Tesamorelin is a synthetic peptide analogue of human growth hormone-releasing hormone (GHRH) that functions as a potent agonist of the growth hormone-releasing hormone receptor (GHRH-R). By activating this receptor, tesamorelin stimulates the endogenous secretion of growth hormone (GH) from the anterior pituitary, thereby initiating the GH–insulin-like growth factor 1 (IGF-1) axis and driving downstream metabolic effects.

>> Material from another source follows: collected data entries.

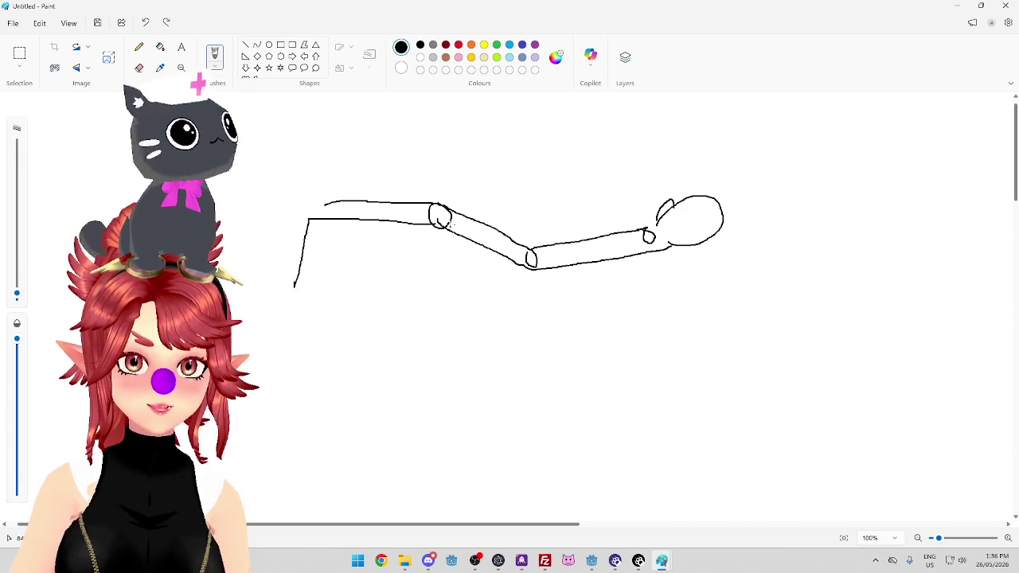
click(510, 48)
drag(426, 207, 330, 253)
mouse_move(436, 226)
mouse_down()
mouse_move(364, 257)
mouse_move(338, 355)
mouse_up()
mouse_move(330, 254)
mouse_down()
mouse_move(297, 366)
mouse_move(315, 358)
mouse_move(317, 383)
mouse_move(343, 321)
mouse_up()
drag(338, 253, 336, 251)
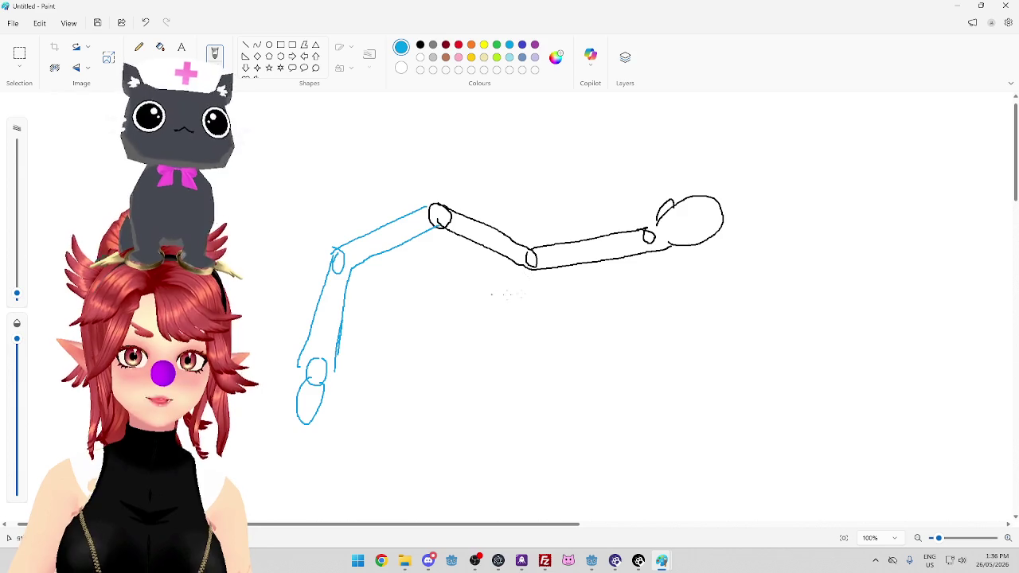
Draw red curved arrows from the hand to the blue arm and a red line above
click(458, 45)
mouse_move(678, 250)
mouse_down()
mouse_move(363, 374)
mouse_move(351, 368)
mouse_move(345, 394)
mouse_up()
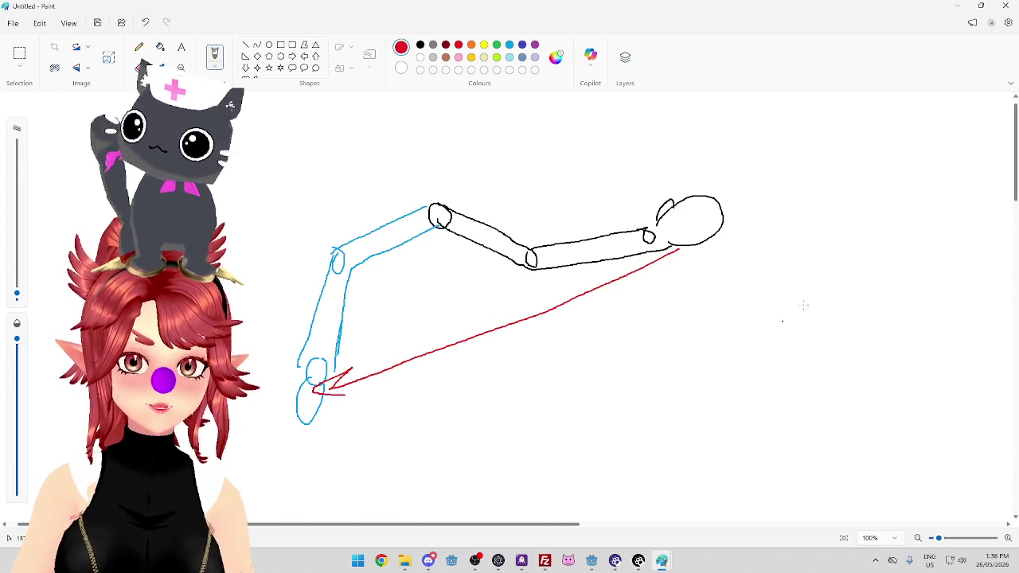
mouse_move(701, 239)
mouse_down()
mouse_move(632, 416)
mouse_move(512, 460)
mouse_up()
key(ctrl+z)
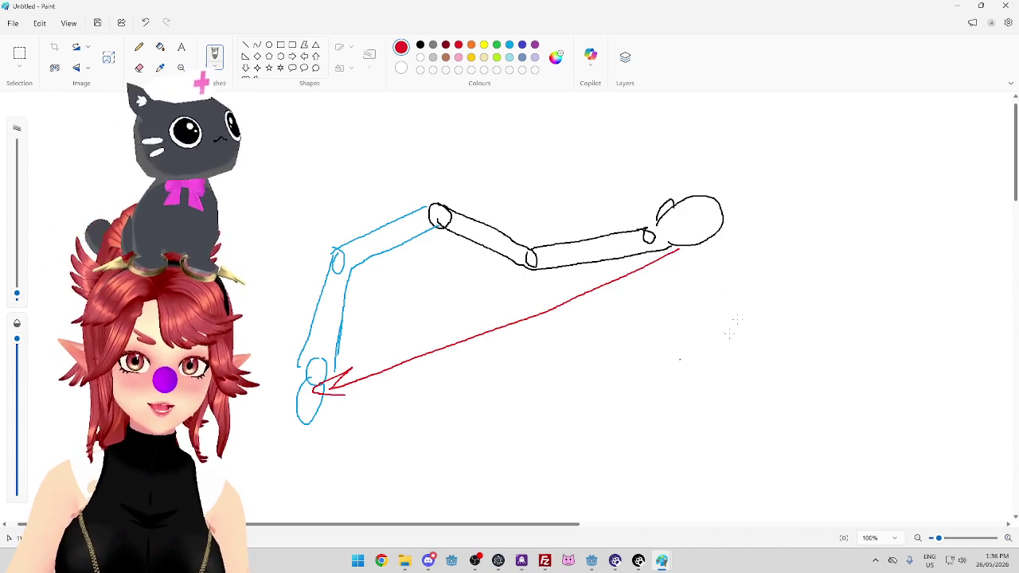
mouse_move(706, 239)
mouse_down()
mouse_move(549, 446)
mouse_move(344, 411)
mouse_move(401, 406)
mouse_up()
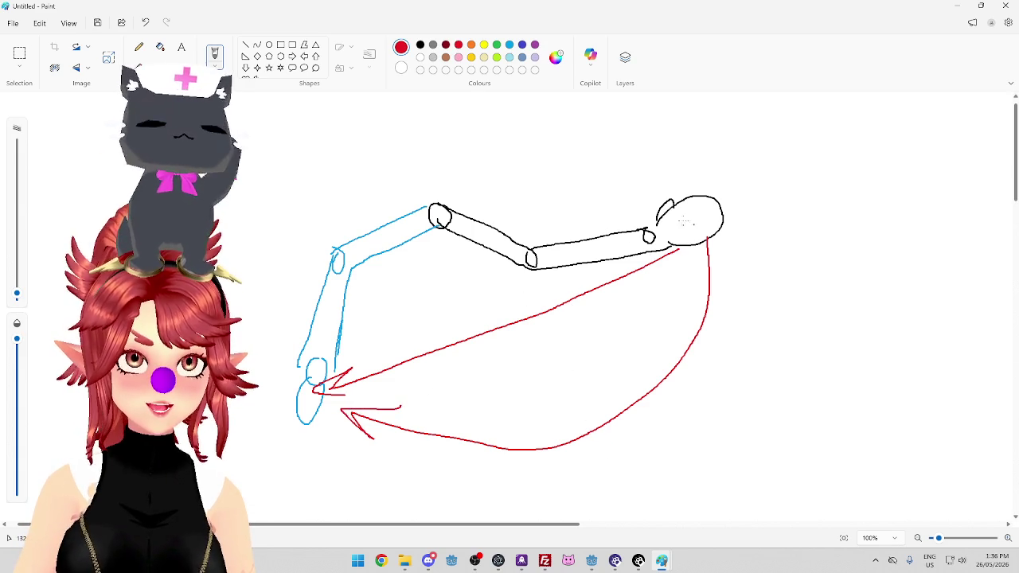
drag(526, 135, 766, 132)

1. GHRH Receptor (GHRH-R) Agonism

• Stimulates pulsatile growth hormone (GH) secretion: Tesamorelin binds to GHRH receptors on a pituitary somatotrophs, increasing cyclic AMP (cAMP) levels and activating PKA and MAPK signaling pathways, resulting in physiologic GH release that mimics natural circadian pulsatility^2,3.
• Increases circulating IGF-1 levels: Endogenous GH released in response to tesamorelin upregulates hepatic IGF-1 production, leading to enhanced lipolytic, anabolic, and metabolic activity throughout peripheral tissues¹.
• Preserves feedback sensitivity: Unlike exogenous GH therapy, tesamorelin maintains the hypothalamic-pituitary feedback loop, allowing for regulation of GH and IGF-1 within physiologic ranges^3,4.
• Depot-selective lipolysis: The GH/IGF-1 signaling axis preferentially targets visceral adipose depots, promoting triglyceride hydrolysis and reduced VAT without significantly affecting subcutaneous fat or lean mass^1,3.
• Receptor Binding Affinity: Tesamorelin binds the GHRH receptor with high affinity, exhibiting similar potency to endogenous GHRH (IC₅₀, Human = ~0.069 nM) and greater resistance to enzymatic degradation by DPP-IV^2,3.

Pharmacokinetic Profile:

• Route of Administration: Subcutaneous injection
• Dosing Frequency: Once daily
• Half-Life: ~38 minutes in HIV+ patients²
• Formulation: Lyophilized acetate salt for reconstitution

Formulation & Handling

• Reconstitute lyophilized powder in sterile bacteriostatic water for injection (0.9% benzyl alcohol)
• Store reconstituted solution at 2–8°C and use within 14 days
• Unreconstituted vials should be stored at −20°C in a dry, light-protected environment
• Avoid repeated freeze-thaw cycles; aliquot as needed for stability
• Stable for up to 12 months when stored properly in lyophilized form

Selected Clinical Trial Activity

References

¹Spooner, L. M., & Olin, J. L. Tesamorelin: A Growth Hormone-Releasing Factor Analogue for HIV-Associated Lipodystrophy. Ann Pharmacother 46, 240–247 (2012).

²Dhillon, S. Tesamorelin: A review of its use in the management of HIV-associated lipodystrophy. Drugs 71, 1071–1091 (2011).

³Fourman, L.T., Stanley, T.L., Bhasin, J.M. et al. Delineating tesamorelin response pathways in HIV-associated NAFLD using a targeted proteomic and transcriptomic approach. Sci. Rep. 11, 20258 (2021).

⁴Wang, Y. & Tomlinson, B. Tesamorelin, a human growth hormone releasing factor analogue. Expert Opin. Investig. Drugs 18, 303–310 (2009).